[The following report was issued by the Human Rights Commission of Pakistan in March 2013.]
State of Human Rights in Pakistan 2012
Introduction
There is no question that the human rights situation remained murky across the country in 2012, but the unprecedented milestone of a democratically elected government about to complete its tenure offered hope that, given the chance, the people of Pakistan could extract themselves from the quagmire. It is something worth celebrating that despite their differences the political parties in Pakistan suppressed the temptation to play any role in derailing the democratic process. Even though Pakistan could have done without the lies and half-truths at the UPR process, engaging with the process itself was a step forward. Inviting to Pakistan the UN Working Group on Enforced and Involuntary Disappearance, and facilitating the visits of the UN high commissioner on human rights as well as the special rapporteur on the independence of judges and lawyers were interpreted as a commitment to discard the policy of isolationism. How the working group’s recommendations or suggestions made by other UN authorities are implemented would determine if Pakistan can indeed rid itself of the scourge of enforced disappearances once for all.

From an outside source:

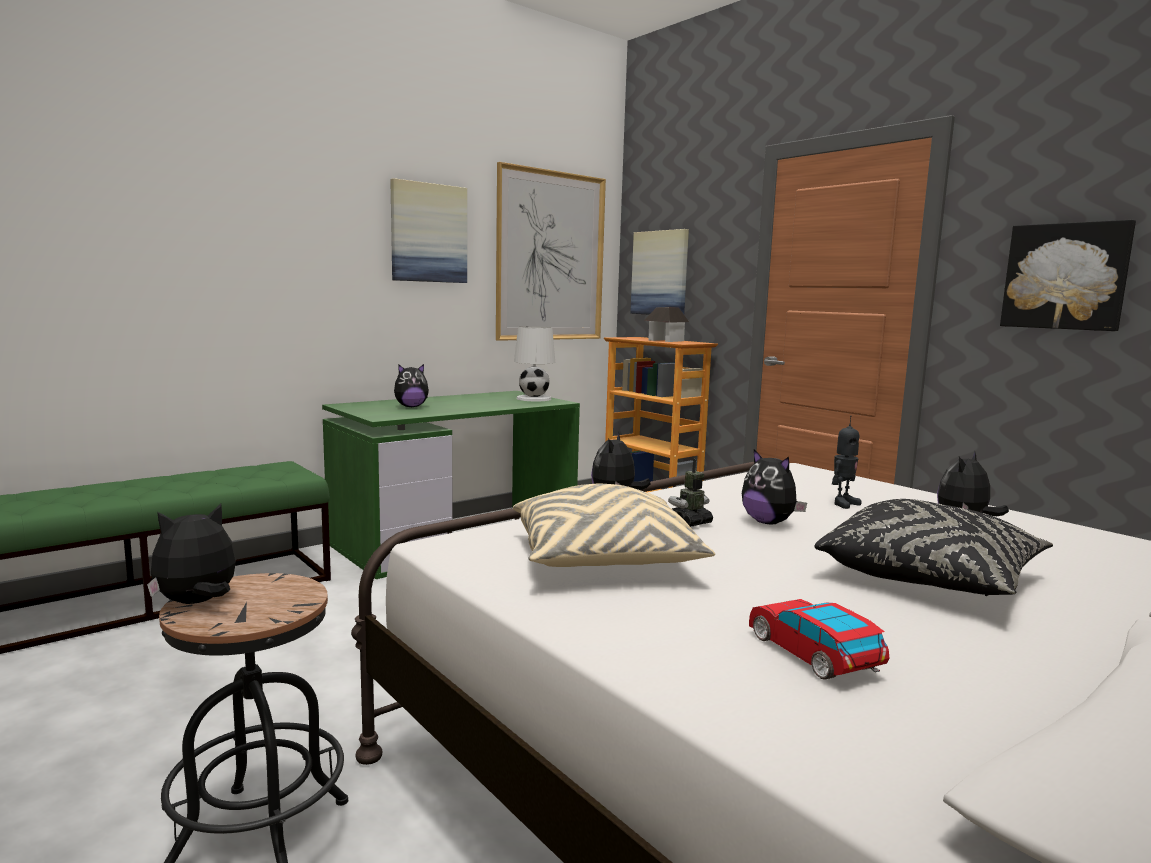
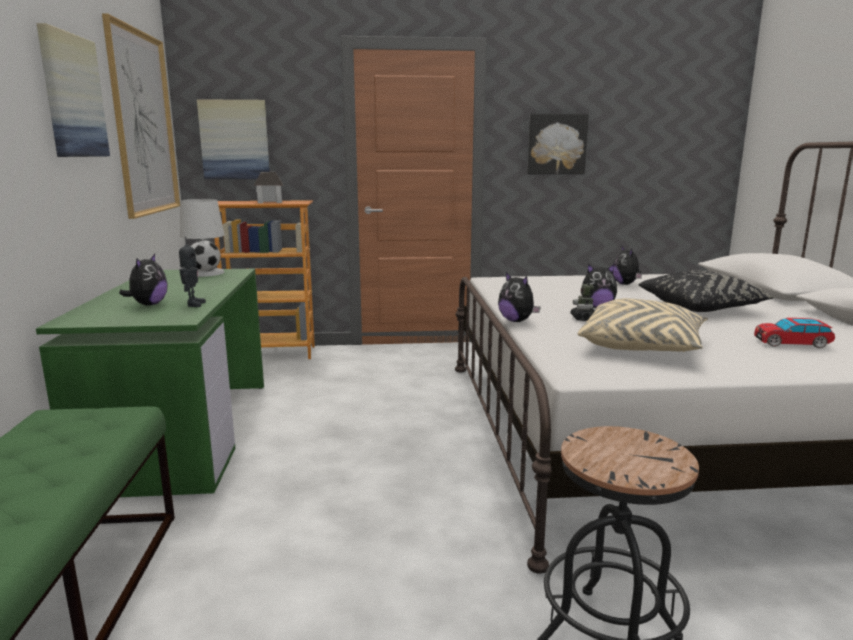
camera: 55 degrees left, 5 degrees up
(197, 603) = (624, 471): plush toy -> none
(843, 503) = (575, 290): toy robot -> toy robot (193, 304)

2012 was a year of many challenges where Pakistan did not prove equal to the task. The pace of implementation of human rights treaties that the country had ratified left a lot to be desired. No progress was made at all in implementing treaties such as the Convention on the Rights of Persons with Disabilities. It was another year when pervasive intolerance was widely tolerated. The religious and sectarian minorities` introduction paid the price for that with their blood. With violence and intimidation rising ever higher, the Hazaras and religious minorities voted with their feet—leaving Pakistan to seek a sanctuary elsewhere. In the name of honour, cultural practices and religion, women were denied their rights and made to suffer the most horrendous of violations. Human rights defenders, NGO workers, and political activists and journalists were in the crosshairs in particular. The ignominy of a constant failure to protect their lives was matched only by a persistent inability to catch their killers.
Most of the FATA region remained outside the national mainstream. For all the military operations there and elsewhere, the militant extremists kept lurking around the corner. Wanton and large-scale killing of citizens in Pakistan’s biggest city raised questions of both the willingness and the ability of the authorities to stem the rot. The number of persons going missing in Sindh started to match those in Balochistan. New attempts to curtail essential liberties were sold as measures indispensible for citizens’ safety and security. The reform introduced in Gilgit Baltistan in 2009 itself remained in need of reform. The political parties that had forever demanded the devolution of authority from the federal government to the provinces did not allow even minimal power to be passed on to the grassroots.
Health and education no longer appeared to be entitlements. In the public sector, quality healthcare and education were severely inadequate, while in the private sector they were seen as nothing more than profit-making ventures.
The economic rights of the populace did not get due attention, and workers were left to fend for themselves amid a struggling economy weighed down by crippling energy shortages. Internal displacement became a perpetual phenomenon, amid increasing insensitivity to the miseries of the conflict-affected people of FATA in particular.
Faced with such difficult odds, the youth and women of Pakistan, that biggest resource that could help the country turn the corner, remained untapped. Ensuring their inclusion and their right to participation in running the affairs represented the hope that matters of humans and human rights could be dealt with better than they have been thus far.